Acabei de voltar da minha villa na Algarve, o corpo ainda a tremer. Eu, Joana, uma portuguesa de curvas generosas, madura e sem tabus. Meu sobrinho Ricardo chegou de jet privado de Lisboa, após eu o consolar pelo pai doente. No hotel 5 estrelas no Chiado, o ar cheirava a Chanel No. 5 e jasmim da noite lisboeta. Brindamos com Dom Pérignon gelado, bolhas crepitando na língua. Ele me abraçou, forte, e senti sua ereção contra minha seda preta.

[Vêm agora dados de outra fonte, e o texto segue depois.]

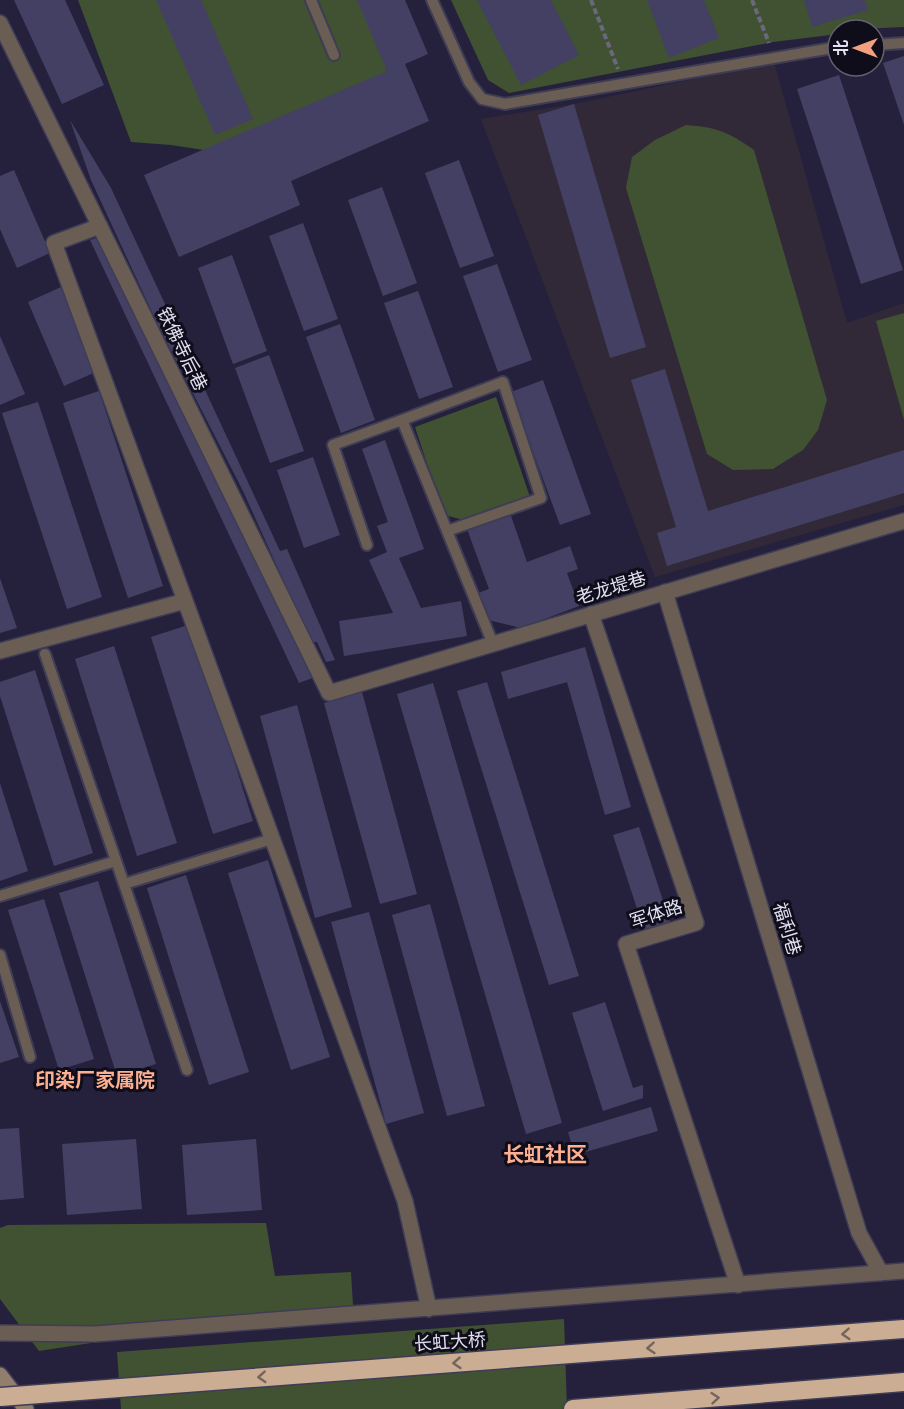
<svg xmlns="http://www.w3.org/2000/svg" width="904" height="1409" font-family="Cabin,'Noto Sans SC',sans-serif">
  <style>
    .education { fill: #322938 }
    .green { fill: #405231 }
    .building { fill: #444063 }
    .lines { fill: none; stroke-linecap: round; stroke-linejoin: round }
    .lane-casing { stroke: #3f3c56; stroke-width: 14 }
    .street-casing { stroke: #3f3c56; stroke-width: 18 }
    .secondary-casing { stroke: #3f3c56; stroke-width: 18 }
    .highway-casing { stroke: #3f3c56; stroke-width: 21 }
    .path { stroke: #6a677f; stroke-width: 4; stroke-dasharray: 6 3; stroke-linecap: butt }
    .lane { stroke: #6a5e54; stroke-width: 10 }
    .street { stroke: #6a5e54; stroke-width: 15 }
    .secondary { stroke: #917e6d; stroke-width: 15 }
    .highway { stroke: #caad93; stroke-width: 18 }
    .highway-bridge-casing { stroke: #3f3c56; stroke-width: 21; stroke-linecap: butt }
    .highway-bridge { stroke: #caad93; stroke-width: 18 }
    .oneway { stroke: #75655c }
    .labels { text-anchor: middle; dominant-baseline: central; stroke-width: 6; stroke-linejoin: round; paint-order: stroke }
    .street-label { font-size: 18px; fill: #e2e0f3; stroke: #0e0d19 }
    .neighbourhood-label { font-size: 20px; font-weight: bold; fill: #fdb091; stroke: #0e0d19 }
    .quarter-label { font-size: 21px; font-weight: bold; fill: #fdb091; stroke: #0e0d19 }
  </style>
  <rect width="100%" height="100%" fill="#25213c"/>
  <path class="education" d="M 774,62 L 847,323 L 904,303 L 904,505 L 655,577 L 481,119 L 574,104 Z"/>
  <path class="green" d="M 78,0 L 377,0 L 390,31 L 385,94 L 237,155 L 171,145 L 131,142 Z
    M 451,0 L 904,0 L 904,27 L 838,30 L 838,34 L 773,42 L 509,93 L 488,80 Z
    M 686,125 C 716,127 729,132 754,150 L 827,400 L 818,430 L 803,450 L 773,469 L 733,470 L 707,454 L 626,188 L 632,157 L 655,140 Z
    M 904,313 L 904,420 L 876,321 Z
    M 496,397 L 531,500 L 468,521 L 444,515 L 415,427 Z
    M 266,1223 L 275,1276 L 351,1272 L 354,1322 L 104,1341 L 39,1351 L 0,1299 L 0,1228 L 8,1225 Z
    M 564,1319 L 567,1409 L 121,1409 L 117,1352 Z"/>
  <path class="building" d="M 14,0 L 65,0 L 104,85 L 62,104 Z
    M 156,0 L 201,0 L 253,119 L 215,135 Z
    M 357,0 L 405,0 L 428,54 L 405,64 L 429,121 L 291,181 L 300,205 L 179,257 L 144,175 L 387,71 Z
    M 477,0 L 551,0 L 579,55 L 521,85 Z
    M 647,0 L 704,0 L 719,38 L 669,58 Z
    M 804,0 L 865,0 L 868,10 L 812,27 Z
    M 904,56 L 904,125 L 883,63 Z
    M 839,75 L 903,270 L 861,284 L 797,89 Z
    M 574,104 L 646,347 L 610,358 L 538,115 Z
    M 70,120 L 111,188 L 280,551 L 287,549 L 335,660 L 326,662 L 317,642 L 311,642 L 243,491 L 157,323 L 91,180 Z
    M 459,160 L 494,256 L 460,268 L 425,173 Z
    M 14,170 L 50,253 L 17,268 L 0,229 L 0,176 Z
    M 382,187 L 417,283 L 383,296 L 348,200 Z
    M 303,223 L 338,319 L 304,331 L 269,236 Z
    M 99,237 L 315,677 L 299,683 L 90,240 Z
    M 232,255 L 267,351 L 233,364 L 198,268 Z
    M 497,264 L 532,360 L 498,372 L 463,276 Z
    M 61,287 L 98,371 L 64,386 L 28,302 Z
    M 418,291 L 453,387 L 419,399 L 384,303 Z
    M 340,324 L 375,420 L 341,433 L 306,337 Z
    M 0,336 L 25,394 L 0,405 Z
    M 269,355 L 304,451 L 270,463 L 235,368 Z
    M 665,369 L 708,511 L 904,450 L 904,493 L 667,566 L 657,533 L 676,527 L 631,380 Z
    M 543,380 L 591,514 L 560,525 L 511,392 Z
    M 99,391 L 163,586 L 128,598 L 63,403 Z
    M 38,402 L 102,597 L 67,609 L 2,413 Z
    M 385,440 L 424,549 L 399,558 L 421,608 L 461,601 L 467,636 L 344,656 L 339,621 L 393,613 L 369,560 L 387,552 L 377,526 L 388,522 L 362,449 Z
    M 313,457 L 340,535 L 304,548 L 277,470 Z
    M 510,513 L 527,562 L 570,546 L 578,569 L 567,573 L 579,606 L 521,628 L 488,620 L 478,593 L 489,589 L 467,529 Z
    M 0,578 L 17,628 L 0,633 Z
    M 191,624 L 253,821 L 213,834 L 151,637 Z
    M 114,646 L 177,843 L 137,856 L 75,659 Z
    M 585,647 L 631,807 L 605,815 L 567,682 L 508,699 L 501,672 Z
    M 35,670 L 93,853 L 54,866 L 0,696 L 0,682 Z
    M 487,682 L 579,976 L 549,985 L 457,691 Z
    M 433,683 L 562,1123 L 526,1134 L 397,694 Z
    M 362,692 L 417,894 L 380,904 L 324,703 Z
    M 297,705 L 352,907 L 315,918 L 260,716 Z
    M 0,783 L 28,871 L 0,881 Z
    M 639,827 L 670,922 L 644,930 L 613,835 Z
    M 268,860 L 330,1057 L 291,1070 L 228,873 Z
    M 186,875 L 249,1072 L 209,1085 L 147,888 Z
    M 98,881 L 156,1064 L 117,1076 L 59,893 Z
    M 44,899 L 94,1059 L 59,1070 L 8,910 Z
    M 430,904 L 485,1106 L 447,1116 L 392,915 Z
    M 369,912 L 424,1113 L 386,1124 L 331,922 Z
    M 0,1001 L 19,1057 L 0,1063 Z
    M 605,1002 L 633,1088 L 643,1085 L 643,1098 L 603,1111 L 572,1013 Z
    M 651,1107 L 658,1131 L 575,1155 L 568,1132 Z
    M 19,1128 L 24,1198 L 0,1200 L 0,1129 Z
    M 136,1139 L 142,1209 L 67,1215 L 62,1144 Z
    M 256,1139 L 262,1210 L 187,1215 L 182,1145 Z"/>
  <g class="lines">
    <g class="lane-casing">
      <path id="lane" d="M 311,0 L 334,55
        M 432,0 L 469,82 L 482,99 L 505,104 L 838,47
        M 874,45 L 904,43
        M 447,531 L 541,498 L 503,382 L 402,420 L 493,644
        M 367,545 L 333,445 L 402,420
        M 45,654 L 124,884 L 272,839
        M 124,884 L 187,1070
        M 0,896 L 116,861
        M 0,955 L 30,1057"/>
    </g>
    <g class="street-casing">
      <path id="street" d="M 0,23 L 329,693 L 904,521
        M 100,226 L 54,243 L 405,1201 L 429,1309
        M 665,592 L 859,1233 L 881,1273
        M 591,614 L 696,923 L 626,944 L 738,1285
        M 0,651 L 185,601
        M 0,1333 L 95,1334 L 904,1271"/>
    </g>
    <g class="secondary-casing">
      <path id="secondary" d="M 0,1375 L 26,1409"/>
    </g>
    <g class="highway-casing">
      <path id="highway" d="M 573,1409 L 904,1382"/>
    </g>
    <path class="path" d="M 591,0 L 618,69
      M 752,0 L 769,43"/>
    <use href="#lane" class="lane"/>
    <use href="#street" class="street"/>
    <use href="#secondary" class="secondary"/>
    <use href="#highway" class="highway"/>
    <g class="highway-bridge-casing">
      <path id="highway-bridge" d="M 0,1397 L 904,1329"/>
    </g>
    <use href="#highway-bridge" class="highway-bridge"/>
  </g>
  <defs><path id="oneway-chevron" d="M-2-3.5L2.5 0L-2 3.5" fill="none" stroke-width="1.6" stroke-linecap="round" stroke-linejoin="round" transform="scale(1.5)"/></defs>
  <g class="oneway">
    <use href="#oneway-chevron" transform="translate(846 1334) rotate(176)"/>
    <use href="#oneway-chevron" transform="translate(651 1348) rotate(176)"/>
    <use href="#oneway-chevron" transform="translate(457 1363) rotate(176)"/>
    <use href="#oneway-chevron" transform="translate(262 1377) rotate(176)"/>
    <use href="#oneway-chevron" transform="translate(715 1398) rotate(-5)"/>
  </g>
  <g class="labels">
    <g class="street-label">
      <text transform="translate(182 349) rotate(64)">铁佛寺后巷</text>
      <text transform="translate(611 588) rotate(-17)">老龙堤巷</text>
      <text transform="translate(656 914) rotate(-18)">军体路</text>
      <text transform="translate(787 929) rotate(73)">福利巷</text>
      <text transform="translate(450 1342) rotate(-4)">长虹大桥</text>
    </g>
    <g class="neighbourhood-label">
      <text x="95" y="1080">印染厂家属院</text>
    </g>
    <g class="quarter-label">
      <text x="545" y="1154">长虹社区</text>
    </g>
  </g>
  <g transform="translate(856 48) rotate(270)"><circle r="28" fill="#0e0d19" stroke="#636170" stroke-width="1.5"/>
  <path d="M0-4.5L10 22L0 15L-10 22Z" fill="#f2a07f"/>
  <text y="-9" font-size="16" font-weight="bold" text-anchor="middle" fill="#e2e0f3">北</text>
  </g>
</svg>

No iate rumo à Algarve, o vento quente lambia minha pele, ondas batendo ritmadas. Na villa exclusiva, piscina infinita brilhando sob estrelas, entramos na cozinha de mármore frio. Ele me empurrou contra a mesa, mãos nas minhas ancas largas. ‘Não, Ricardo… sou tua tia…’, gemi, mas sem convicção. Meu corpo traía, a cona já molhada encharcando a calcinha de renda La Perla. Ele riu baixo, ‘Quero provar teu mel, tia.’ Tirei a saia devagar, sentindo a brisa noturna nos muslos grossos.
A Chegada ao Éden Luxuoso e a Tensão Crescente
Ele puxou a calcinha, o tecido úmido colando, cheiro almiscarado de desejo subindo. Inspirei fundo, rosto corado. Ele cheirou o pano como troféu, olhos famintos na minha buceta ruiva, farta, lábios inchados. ‘Abre as pernas, Joana.’ Obedeci, joelhos ao peito, exposta como nunca. O mármore gelado nas costas, calor da minha pele suando. Ele ajoelhou, língua mergulhando na minha fenda quente, lambendo de baixo a cima, nariz no clitóris latejante. Gemi alto, ‘Oh, caralho… sim!’
Meu corpo arqueou, ondas de prazer explodindo. Ele sugava meu sumo, misturado a squirt que jorrou na boca dele. ‘Delicioso, tia.’ Eu tremia, mamilos duros rasgando o sutiã. Ele subiu, chupando meus peitos enormes, liberados das copas, aréolas roxas salpicadas de sardas. Mordia os bicos grossos, eu gemia ‘Mais forte, meu amor!’. Minha cona pulsava vazia, pedindo foda.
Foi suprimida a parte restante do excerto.